Ia menilai dugaan perbuatan tersebut merupakan tindakan yang sangat keji dan tidak memiliki ruang toleransi dalam kehidupan bermasyarakat. Karena itu, Yahdi meminta aparat penegak hukum memproses perkara tersebut secara profesional dan menjatuhkan hukuman yang setimpal apabila para pelaku terbukti bersalah berdasarkan putusan pengadilan yang berkekuatan hukum tetap.
"Ini adalah tindakan yang sangat biadab terhadap anak. Negara harus hadir memberikan perlindungan maksimal kepada korban dan memastikan pelaku memperoleh hukuman yang seberat-beratnya sesuai ketentuan hukum yang berlaku," tegasnya.
Selain mendorong penegakan hukum, Yahdi juga menyoroti pentingnya penanganan psikologis terhadap pelaku yang terbukti memiliki penyimpangan seksual. Menurutnya, selain menjalani proses pidana, pelaku perlu mendapatkan rehabilitasi psikologis sesuai rekomendasi tenaga profesional agar risiko terulangnya tindakan serupa dapat diminimalkan.
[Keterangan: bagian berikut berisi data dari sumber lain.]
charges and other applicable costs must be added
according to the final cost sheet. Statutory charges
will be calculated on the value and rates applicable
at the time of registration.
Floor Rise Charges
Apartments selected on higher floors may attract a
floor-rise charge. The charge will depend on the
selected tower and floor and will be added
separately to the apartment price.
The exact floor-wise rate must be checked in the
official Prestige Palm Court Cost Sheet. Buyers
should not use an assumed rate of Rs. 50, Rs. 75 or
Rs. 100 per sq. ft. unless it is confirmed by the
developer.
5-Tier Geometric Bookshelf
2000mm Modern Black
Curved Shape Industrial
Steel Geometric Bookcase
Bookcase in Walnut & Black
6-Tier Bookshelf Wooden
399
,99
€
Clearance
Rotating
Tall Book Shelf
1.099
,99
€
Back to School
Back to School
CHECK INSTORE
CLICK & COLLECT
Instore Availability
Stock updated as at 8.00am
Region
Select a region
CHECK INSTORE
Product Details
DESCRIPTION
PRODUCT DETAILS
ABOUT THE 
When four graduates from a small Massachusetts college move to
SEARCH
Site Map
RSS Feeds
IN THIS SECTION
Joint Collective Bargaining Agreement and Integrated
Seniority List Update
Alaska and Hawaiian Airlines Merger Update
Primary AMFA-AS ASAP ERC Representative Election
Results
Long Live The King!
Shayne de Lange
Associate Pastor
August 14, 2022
Di sisi lain, Yahdi meminta pemerintah, khususnya instansi yang membidangi pendidikan, meningkatkan sistem pengawasan, pembinaan, dan perlindungan anak di lingkungan sekolah. Ia menilai pengawasan yang ketat harus menjadi prioritas agar lembaga pendidikan benar-benar menjadi tempat yang aman bagi peserta didik.
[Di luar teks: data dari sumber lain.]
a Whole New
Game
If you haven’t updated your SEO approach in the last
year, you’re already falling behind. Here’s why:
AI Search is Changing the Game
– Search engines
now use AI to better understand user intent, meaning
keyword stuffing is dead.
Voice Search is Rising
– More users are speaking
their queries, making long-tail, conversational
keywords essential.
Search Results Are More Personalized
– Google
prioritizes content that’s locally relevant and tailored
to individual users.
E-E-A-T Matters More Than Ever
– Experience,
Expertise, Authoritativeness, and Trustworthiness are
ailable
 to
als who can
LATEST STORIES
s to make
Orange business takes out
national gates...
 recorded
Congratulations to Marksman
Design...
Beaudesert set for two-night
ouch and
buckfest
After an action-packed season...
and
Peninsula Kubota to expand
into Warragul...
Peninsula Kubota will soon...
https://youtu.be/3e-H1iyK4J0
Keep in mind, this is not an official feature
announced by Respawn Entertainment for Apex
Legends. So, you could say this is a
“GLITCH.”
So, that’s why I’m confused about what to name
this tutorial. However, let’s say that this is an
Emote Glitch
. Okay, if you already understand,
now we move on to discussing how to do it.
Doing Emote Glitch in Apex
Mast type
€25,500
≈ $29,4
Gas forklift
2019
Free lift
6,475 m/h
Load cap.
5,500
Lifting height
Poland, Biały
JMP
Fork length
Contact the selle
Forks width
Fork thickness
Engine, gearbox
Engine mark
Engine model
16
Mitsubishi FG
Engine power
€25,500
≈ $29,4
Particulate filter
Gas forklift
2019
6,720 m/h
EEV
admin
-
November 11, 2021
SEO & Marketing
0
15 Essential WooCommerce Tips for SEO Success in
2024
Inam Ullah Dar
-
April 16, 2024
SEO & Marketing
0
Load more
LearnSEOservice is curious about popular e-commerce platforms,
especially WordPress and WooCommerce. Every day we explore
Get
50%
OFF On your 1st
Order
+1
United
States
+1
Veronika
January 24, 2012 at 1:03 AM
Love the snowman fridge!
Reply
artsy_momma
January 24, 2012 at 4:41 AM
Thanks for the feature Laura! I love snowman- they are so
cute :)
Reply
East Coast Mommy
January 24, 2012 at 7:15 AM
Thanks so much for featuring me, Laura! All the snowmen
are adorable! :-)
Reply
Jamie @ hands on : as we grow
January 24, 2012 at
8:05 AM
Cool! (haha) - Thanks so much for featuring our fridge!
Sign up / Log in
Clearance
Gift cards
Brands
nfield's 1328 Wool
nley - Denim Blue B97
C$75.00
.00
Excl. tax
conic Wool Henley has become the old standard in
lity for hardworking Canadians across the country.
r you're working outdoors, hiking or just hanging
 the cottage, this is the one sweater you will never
"Pengawasan terhadap tenaga pendidik harus diperkuat. Sekolah harus menjadi ruang yang aman dan nyaman bagi anak-anak untuk belajar dan berkembang. Jangan sampai kepercayaan masyarakat terhadap dunia pendidikan tercoreng akibat ulah oknum yang menyalahgunakan profesinya," katanya.
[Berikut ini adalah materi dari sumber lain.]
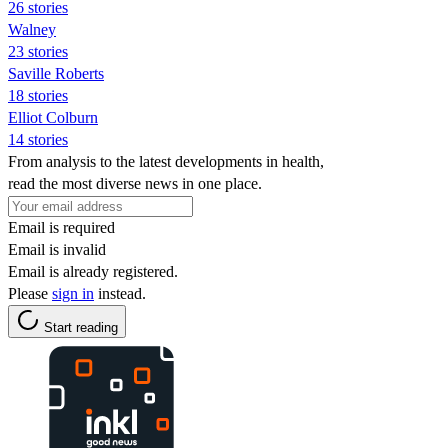
26 stories
Walney
23 stories
Saville Roberts
18 stories
Elliot Colburn
14 stories
From analysis to the latest developments in health,
read the most diverse news in one place.
Email is required
Email is invalid
Email is already registered.
Please
sign in
instead.
Start reading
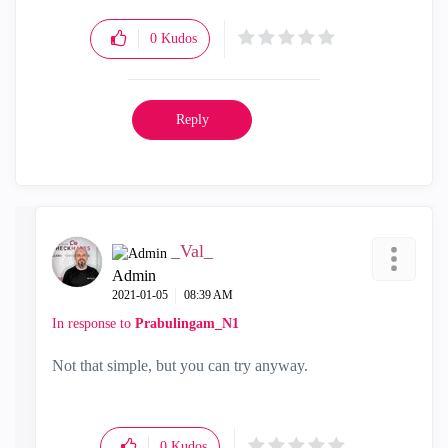
0
Kudos
Reply
_Val_
Admin
‎2021-01-05
08:39 AM
In response to
Prabulingam_N1
Not that simple, but you can try anyway.
0
Kudos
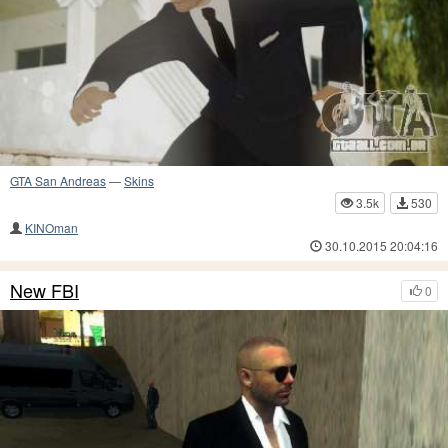
GTA San Andreas
—
Skins
3.5k
530
KINOman
30.10.2015 20:04:16
New FBI
0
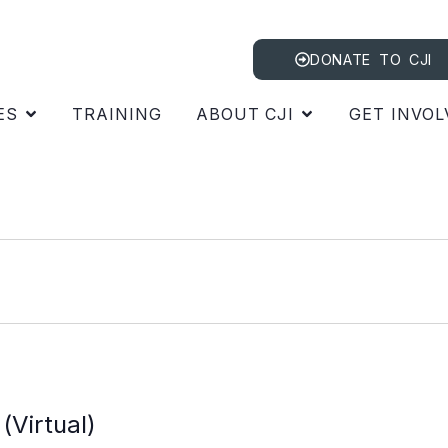
DONATE TO CJI
ES
TRAINING
ABOUT CJI
GET INVOL
m
(Virtual)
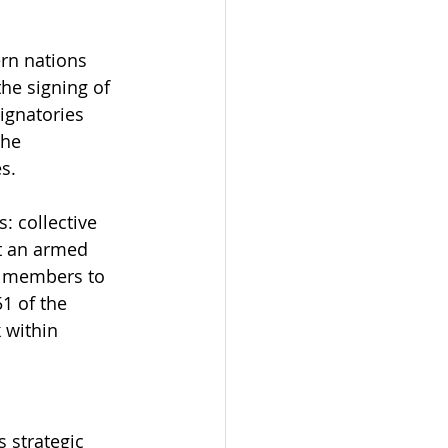
rn nations 
he signing of 
signatories 
the 
s.
: collective 
at an armed 
g members to 
1 of the 
 within 
 strategic 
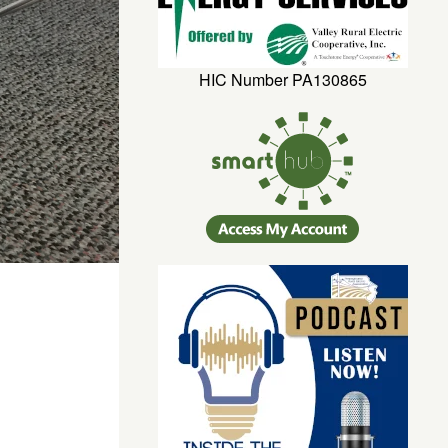
HIC Number PA130865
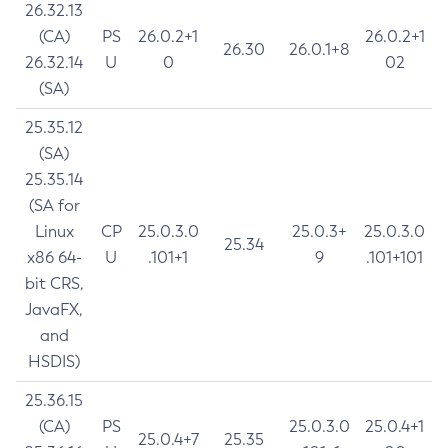
26.32.13
(CA)
PS
26.0.2+1
26.0.2+1
26.30
26.0.1+8
26.32.14
U
0
02
(SA)
25.35.12
(SA)
25.35.14
(SA for
Linux
CP
25.0.3.0
25.0.3+
25.0.3.0
25.34
x86 64-
U
.101+1
9
.101+101
bit CRS,
JavaFX,
and
HSDIS)
25.36.15
(CA)
PS
25.0.3.0
25.0.4+1
25.0.4+7
25.35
Yahdi juga mengajak seluruh elemen masyarakat untuk bersama-sama meningkatkan kepedulian terhadap perlindungan anak dengan tidak menutup mata terhadap setiap indikasi kekerasan maupun eksploitasi seksual. Menurutnya, keluarga, sekolah, masyarakat, dan pemerintah harus membangun sinergi agar setiap anak memperoleh hak atas rasa aman dan perlindungan dari segala bentuk kekerasan.
Kasus dugaan kekerasan seksual terhadap anak tersebut kini masih dalam proses penyidikan oleh aparat kepolisian. Aparat juga diharapkan memberikan pendampingan psikologis kepada korban serta memastikan proses hukum berjalan secara transparan dan berpihak pada kepentingan terbaik bagi anak.